SILAS ARTORIA: So here is what’s going to happen. I’m going to go into Summer Games with the intent of winning. I’m going to decimate each and every person who steps into the same ring as I, and if there is anyone who doesn’t like that, well that’s tough. I’m tired of being an afterthought, a target of ridicule, and pushed into unwanted situations I didn’t ask for. I’m finally going to inflict punishment and enjoy every last second of it.
He looked at the man in the eye.
SILAS ARTORIA: If I win the belts, I’m going to go back to Toronto for a few weeks to recharge my batteries, because there’s no way in hell I am going to defend the belts on an Evolution show. That’s the fact.
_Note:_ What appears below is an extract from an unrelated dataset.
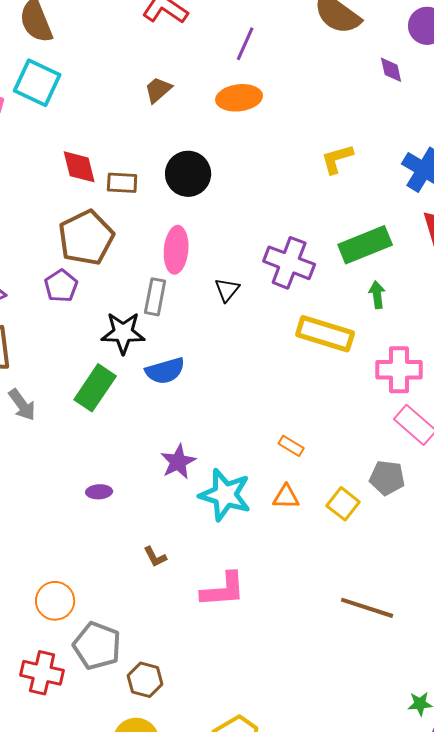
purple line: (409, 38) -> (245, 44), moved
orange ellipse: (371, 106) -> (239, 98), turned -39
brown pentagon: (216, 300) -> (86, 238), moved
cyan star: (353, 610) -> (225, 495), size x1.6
And if I lose…
Silas looked down and delved into thought. Then looked back up and finally, after several months, gave out some semblance of a smile.
SILAS ARTORIA: Then I wish you the best with Wrestlefest.
Silas started to walk out of the darkened office and down the hallway, before the official could finally ingest the implications. He ran into the hallway to see the back of Silas Artoria.
CWF OFFICIAL: Mr Artoria! You’re not skipping WrestleFest!
Silas turned around and looked back at the official.
SILAS ARTORIA: If something is yielding a net negative, time to jump off the sinking ship.
He turned back around and lifted one of his arm up in a light wave.
SILAS ARTORIA: Have a good night, and I hope you and your friends sleep on my words!